Comparing Madagascan and East Gondwanan herbivore guilds

Given Africa separated from East Gondwana 155 mya, India from Australia 130 mya, and Madagascar from India 88 mya, we compiled a database for the three established East Gondwana tropical grasslands, Australia, East Africa, and the Indian Terai-Duar, and compared herbivore guilds with a Madagascan suite comprising the only extant large herbivore (Lemur catta), and subfossils present in the highlands when humans arrived (25 species, ca. 2500 bp [4]; electronic supplementary material, S2). Guilds were divided into predominant browsers and folivores, obligate grazers, and mixed feeders, informed by a literature review of subfossil isotopic δ13C content [1,17], which differentiates C4 grass diets from C3 woody diets. To assess for an obligate Madagascan grazer-guild, we compared grazers to non-grazers across guilds and regions using a χ2 test, with Fisher’s exact test.

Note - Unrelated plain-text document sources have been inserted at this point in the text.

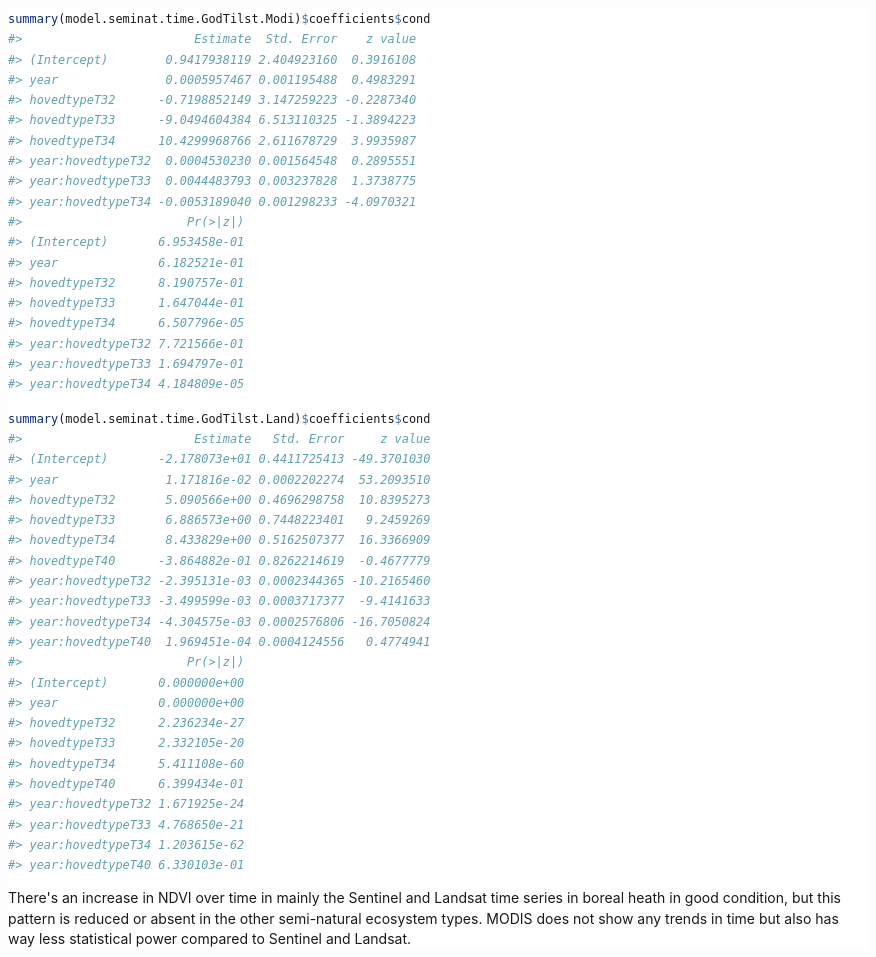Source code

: 
```r
summary(model.seminat.time.GodTilst.Modi)$coefficients$cond
#>                        Estimate  Std. Error    z value
#> (Intercept)        0.9417938119 2.404923160  0.3916108
#> year               0.0005957467 0.001195488  0.4983291
#> hovedtypeT32      -0.7198852149 3.147259223 -0.2287340
#> hovedtypeT33      -9.0494604384 6.513110325 -1.3894223
#> hovedtypeT34      10.4299968766 2.611678729  3.9935987
#> year:hovedtypeT32  0.0004530230 0.001564548  0.2895551
#> year:hovedtypeT33  0.0044483793 0.003237828  1.3738775
#> year:hovedtypeT34 -0.0053189040 0.001298233 -4.0970321
#>                       Pr(>|z|)
#> (Intercept)       6.953458e-01
#> year              6.182521e-01
#> hovedtypeT32      8.190757e-01
#> hovedtypeT33      1.647044e-01
#> hovedtypeT34      6.507796e-05
#> year:hovedtypeT32 7.721566e-01
#> year:hovedtypeT33 1.694797e-01
#> year:hovedtypeT34 4.184809e-05
```


```r
summary(model.seminat.time.GodTilst.Land)$coefficients$cond
#>                        Estimate   Std. Error     z value
#> (Intercept)       -2.178073e+01 0.4411725413 -49.3701030
#> year               1.171816e-02 0.0002202274  53.2093510
#> hovedtypeT32       5.090566e+00 0.4696298758  10.8395273
#> hovedtypeT33       6.886573e+00 0.7448223401   9.2459269
#> hovedtypeT34       8.433829e+00 0.5162507377  16.3366909
#> hovedtypeT40      -3.864882e-01 0.8262214619  -0.4677779
#> year:hovedtypeT32 -2.395131e-03 0.0002344365 -10.2165460
#> year:hovedtypeT33 -3.499599e-03 0.0003717377  -9.4141633
#> year:hovedtypeT34 -4.304575e-03 0.0002576806 -16.7050824
#> year:hovedtypeT40  1.969451e-04 0.0004124556   0.4774941
#>                       Pr(>|z|)
#> (Intercept)       0.000000e+00
#> year              0.000000e+00
#> hovedtypeT32      2.236234e-27
#> hovedtypeT33      2.332105e-20
#> hovedtypeT34      5.411108e-60
#> hovedtypeT40      6.399434e-01
#> year:hovedtypeT32 1.671925e-24
#> year:hovedtypeT33 4.768650e-21
#> year:hovedtypeT34 1.203615e-62
#> year:hovedtypeT40 6.330103e-01
```

There's an increase in NDVI over time in mainly the Sentinel and Landsat
time series in boreal heath in good condition, but this pattern is
reduced or absent in the other semi-natural ecosystem types. MODIS does
not show any trends in time but also has way less statistical power
compared to Sentinel and Landsat.
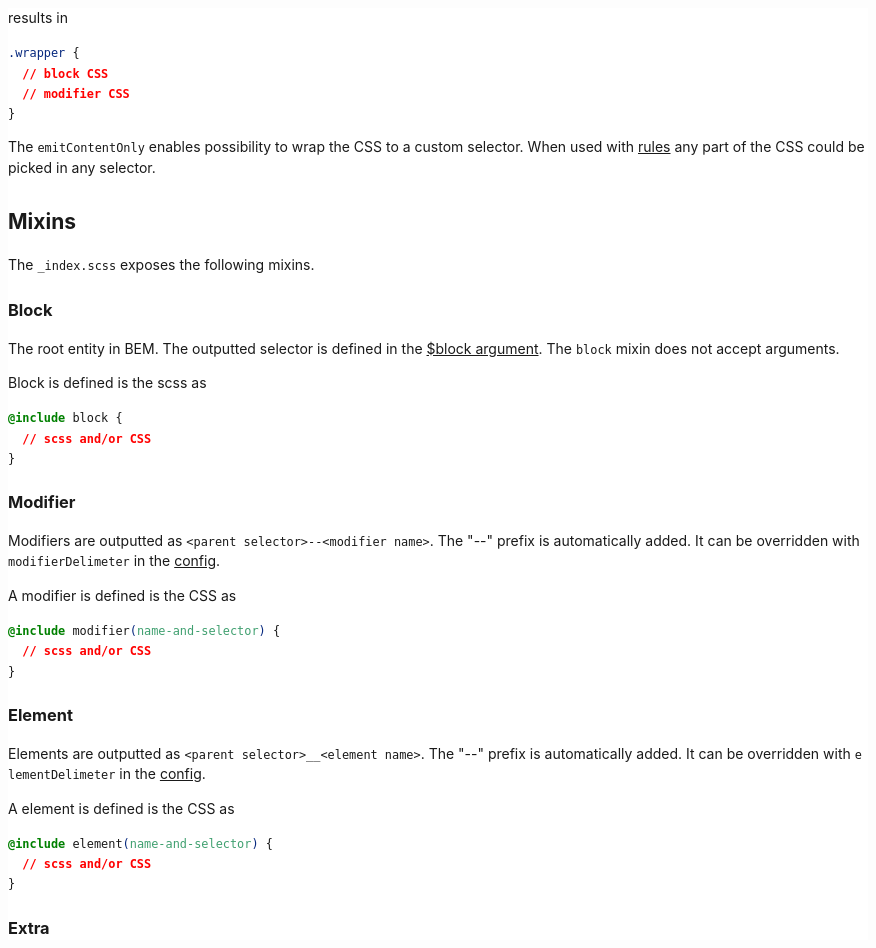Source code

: results in

```css
.wrapper {
  // block CSS
  // modifier CSS
}
```

The `emitContentOnly` enables possibility to wrap the CSS to a custom selector. When used with [rules](#rules) any part of the CSS could be picked in any selector.

## Mixins

The `_index.scss` exposes the following mixins.

### Block

The root entity in BEM. The outputted selector is defined in the [$block argument](#the-block-argument). The `block` mixin does not accept arguments.

Block is defined is the scss as

```css
@include block {
  // scss and/or CSS
}
```

### Modifier

Modifiers are outputted as `<parent selector>--<modifier name>`. The "--" prefix is automatically added. It can be overridden with `modifierDelimeter` in the [config](#the-config-argument).

A modifier is defined is the CSS as

```css
@include modifier(name-and-selector) {
  // scss and/or CSS
}
```

### Element

Elements are outputted as `<parent selector>__<element name>`. The "--" prefix is automatically added. It can be overridden with `elementDelimeter` in the [config](#the-config-argument).

A element is defined is the CSS as

```css
@include element(name-and-selector) {
  // scss and/or CSS
}
```

### Extra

          Relative representation of endemic grass species under fire and grazing

We assessed and interpreted results from contemporary studies [7,9] to highlight the percentage of narrow endemic grass species in the highland relative to other ecoregions, and evaluated proportion of endemic grasses in dominant suites across highland vegetation types (electronic supplementary material, S3a,b). Next, using grasses from a fire-adapted functional group established by Solofondranohatra et al. [10], we compared number of sites occupied by endemic and non-endemic grasses to asses relative representation of endemics amongst dominant assemblages (electronic supplementary material, S3c). Lastly, we analysed data from 16 highland sites collected in December 2013 by Vorontsova et al. [7] to asses impact of fire, grazing and altitude on proportion of endemic grass species within sites. Grazing and fire represent the prevailing highland disturbance, impacting grasses in tandem, so we combined these two components to establish a variable that encapsulates the disturbance regime, by adding grazing (presence/absence) as recorded by Vorontsova et al. [7] and the frequency of fire over the three years preceding the data collection (2011-2013), using NASA Moderate Resolution Imaging Spectroradiometer data [19] (electronic supplementary material, S3d). If endemic grasses evolved in an ecosystem influenced by fire and grazing, they should be tolerant of these disturbances, and well-represented relative to non-endemics. We used a generalised linear model with number of endemic grass species versus non-endemics per site as the response variable, and altitude and disturbance regime (i.e., grazing index + fire frequency) as explanatory variables, binomial family with probit link. We validated the model visually, assessing residual fit for homogeneity, normality, and influential outliers [20].